START EXCERPTED TEXT
Friday, June 28, 2013

Kids say the darn'dest things...

Adults say really stupid things...

Henry was sick from the very first day that he was born.
All of his doctors knew that he had a traumatic birth, but few people listened when I said, "He throws up all the time." or "He cries all the time, and I can't help him."

"Babies spit up."
"Babies cry."

We knew this. Henry wasn't our first child. I have several younger brothers and sisters. I gladly held babies, all babies, my siblings, cousins, strangers and even loud and cranky babies - until I was about 17 years old. I understand babies. They are all different, but they all speak the same language.



Henry would cry.
In the car. (An officer that pulled me over said "Uh, your baby's crying ma'am." "Yeah, just hurry up and write the ticket please!")
In the house.
At night.
In the morning.
END EXCERPTED TEXT
START SOURCE MATERIAL
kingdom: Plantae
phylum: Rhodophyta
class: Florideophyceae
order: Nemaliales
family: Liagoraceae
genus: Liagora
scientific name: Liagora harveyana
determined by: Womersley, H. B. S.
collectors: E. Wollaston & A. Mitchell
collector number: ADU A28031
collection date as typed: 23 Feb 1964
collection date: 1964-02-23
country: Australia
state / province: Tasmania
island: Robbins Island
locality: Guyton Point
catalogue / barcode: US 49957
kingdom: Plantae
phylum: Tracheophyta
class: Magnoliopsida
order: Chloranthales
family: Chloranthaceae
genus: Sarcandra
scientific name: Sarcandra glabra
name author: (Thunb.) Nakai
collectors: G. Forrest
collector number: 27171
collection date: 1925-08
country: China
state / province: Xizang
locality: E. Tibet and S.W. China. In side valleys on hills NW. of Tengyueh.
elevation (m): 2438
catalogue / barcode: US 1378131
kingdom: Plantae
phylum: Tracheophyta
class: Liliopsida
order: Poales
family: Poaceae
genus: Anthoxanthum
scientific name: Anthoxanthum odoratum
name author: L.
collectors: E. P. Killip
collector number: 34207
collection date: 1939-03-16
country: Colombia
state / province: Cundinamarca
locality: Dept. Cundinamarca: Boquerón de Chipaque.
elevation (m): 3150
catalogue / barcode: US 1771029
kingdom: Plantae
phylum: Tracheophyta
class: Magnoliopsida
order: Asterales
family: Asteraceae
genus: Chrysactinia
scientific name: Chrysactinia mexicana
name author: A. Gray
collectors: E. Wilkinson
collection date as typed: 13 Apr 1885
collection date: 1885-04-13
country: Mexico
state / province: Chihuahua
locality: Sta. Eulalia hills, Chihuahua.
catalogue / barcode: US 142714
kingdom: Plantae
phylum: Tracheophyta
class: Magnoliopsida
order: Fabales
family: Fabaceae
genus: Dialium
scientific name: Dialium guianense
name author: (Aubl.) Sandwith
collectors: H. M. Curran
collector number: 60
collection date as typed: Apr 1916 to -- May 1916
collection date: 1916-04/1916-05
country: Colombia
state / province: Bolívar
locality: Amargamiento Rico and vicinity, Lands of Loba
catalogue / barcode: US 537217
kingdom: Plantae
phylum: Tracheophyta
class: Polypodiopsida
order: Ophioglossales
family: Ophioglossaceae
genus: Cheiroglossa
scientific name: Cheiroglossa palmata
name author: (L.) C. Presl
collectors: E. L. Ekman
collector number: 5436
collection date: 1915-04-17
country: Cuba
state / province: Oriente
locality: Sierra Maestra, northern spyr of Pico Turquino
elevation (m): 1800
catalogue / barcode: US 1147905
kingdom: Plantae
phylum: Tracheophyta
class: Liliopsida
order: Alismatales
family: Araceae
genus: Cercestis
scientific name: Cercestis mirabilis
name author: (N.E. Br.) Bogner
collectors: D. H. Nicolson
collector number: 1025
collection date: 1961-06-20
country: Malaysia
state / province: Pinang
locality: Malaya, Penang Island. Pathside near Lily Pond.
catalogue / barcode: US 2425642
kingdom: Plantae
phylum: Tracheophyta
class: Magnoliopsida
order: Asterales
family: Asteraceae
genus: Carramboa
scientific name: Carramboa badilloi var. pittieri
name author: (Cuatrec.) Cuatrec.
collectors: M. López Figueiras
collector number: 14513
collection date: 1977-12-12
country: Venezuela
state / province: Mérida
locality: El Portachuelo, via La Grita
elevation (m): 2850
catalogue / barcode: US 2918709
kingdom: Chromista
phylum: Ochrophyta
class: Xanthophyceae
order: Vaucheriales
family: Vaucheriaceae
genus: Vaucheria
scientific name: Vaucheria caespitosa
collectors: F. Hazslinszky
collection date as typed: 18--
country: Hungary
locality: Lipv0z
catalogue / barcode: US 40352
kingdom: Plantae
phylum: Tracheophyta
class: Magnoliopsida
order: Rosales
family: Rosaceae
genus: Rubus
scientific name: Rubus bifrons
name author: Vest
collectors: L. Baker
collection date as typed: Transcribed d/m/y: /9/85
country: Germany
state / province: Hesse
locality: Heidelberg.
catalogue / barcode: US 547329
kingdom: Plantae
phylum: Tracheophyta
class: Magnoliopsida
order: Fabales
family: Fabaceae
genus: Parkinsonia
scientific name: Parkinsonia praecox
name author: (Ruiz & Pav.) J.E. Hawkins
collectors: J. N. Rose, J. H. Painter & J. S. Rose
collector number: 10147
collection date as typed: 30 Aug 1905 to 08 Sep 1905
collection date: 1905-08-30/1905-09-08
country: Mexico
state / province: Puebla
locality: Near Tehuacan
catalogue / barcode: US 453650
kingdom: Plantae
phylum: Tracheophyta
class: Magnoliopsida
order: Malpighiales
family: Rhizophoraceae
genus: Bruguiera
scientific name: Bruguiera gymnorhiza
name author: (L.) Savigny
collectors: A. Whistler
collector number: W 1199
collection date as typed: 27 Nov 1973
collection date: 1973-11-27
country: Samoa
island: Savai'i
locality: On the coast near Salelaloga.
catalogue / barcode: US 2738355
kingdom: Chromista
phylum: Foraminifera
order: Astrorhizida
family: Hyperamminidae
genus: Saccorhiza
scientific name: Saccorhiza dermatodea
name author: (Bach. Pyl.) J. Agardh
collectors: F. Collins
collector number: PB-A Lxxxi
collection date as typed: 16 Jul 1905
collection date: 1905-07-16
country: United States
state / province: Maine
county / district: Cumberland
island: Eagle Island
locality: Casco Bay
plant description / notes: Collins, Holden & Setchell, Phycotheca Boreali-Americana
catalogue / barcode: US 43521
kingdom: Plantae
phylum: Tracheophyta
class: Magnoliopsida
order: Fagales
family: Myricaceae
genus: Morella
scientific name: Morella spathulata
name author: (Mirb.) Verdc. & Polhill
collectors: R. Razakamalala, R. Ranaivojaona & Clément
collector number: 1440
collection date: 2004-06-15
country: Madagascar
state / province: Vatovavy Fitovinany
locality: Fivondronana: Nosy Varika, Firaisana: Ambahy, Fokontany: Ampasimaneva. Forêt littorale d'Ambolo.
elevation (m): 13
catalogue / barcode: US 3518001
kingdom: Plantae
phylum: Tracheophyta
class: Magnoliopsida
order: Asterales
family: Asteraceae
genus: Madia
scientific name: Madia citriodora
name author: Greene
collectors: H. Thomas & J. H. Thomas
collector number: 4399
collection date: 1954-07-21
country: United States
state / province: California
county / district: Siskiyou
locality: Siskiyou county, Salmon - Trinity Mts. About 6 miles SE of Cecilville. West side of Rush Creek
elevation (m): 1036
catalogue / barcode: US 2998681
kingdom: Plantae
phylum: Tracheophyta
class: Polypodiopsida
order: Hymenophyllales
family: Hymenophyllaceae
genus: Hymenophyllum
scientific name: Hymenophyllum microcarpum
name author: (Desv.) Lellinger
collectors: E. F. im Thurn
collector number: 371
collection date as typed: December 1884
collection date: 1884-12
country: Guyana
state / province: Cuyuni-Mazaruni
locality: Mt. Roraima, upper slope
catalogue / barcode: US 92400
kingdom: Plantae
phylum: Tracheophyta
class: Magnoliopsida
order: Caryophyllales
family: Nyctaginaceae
END SOURCE MATERIAL
WHAT THIS TASK INVOLVES
Continue the blog post about Henry's constant crying, starting after its final line, "In the morning."

RESPONSE TO THE EXERCISE
At the supermarket. (People feel like they have to say something - "You better feed that baby!" "Shut that F*CKING baby UP! You stupid piece of white trash!" "Oh, is he hungry? Does he need a widdle foody woody?" "You listen to Grandma G! You better feed that baby or I'll shoot you!" "Have you tried burping him?" 
At Terry's Diner. "Somebody better shut that baby up! I just had surgery! I can't take it!!" (If you've just had surgery - maybe you should shut up and go home?)
At the doctors office. "Babies cry!" "Welcome to parenthood!"
At Grandma's.
At The Saturday Market.
At the park.
At the beach.
At the Aquarium. Glare - Glare - Glare - Scowl 
In his stroller.
In his swing.
At the office where I worked. "God, is something wrong with that baby!?"
In his bouncy seat.
On the dryer.
In my arms... 

It didn't stop until 15 months ago.

Three solid years of crying.
Sometimes I'm pissed off with God.
"Why did you gift us this child and not provide the tools to help him?"
And then I'm pissed off with myself.
"Why can't I be grateful for the times that were fun and happy - instead of pissed off about the time that we lost?"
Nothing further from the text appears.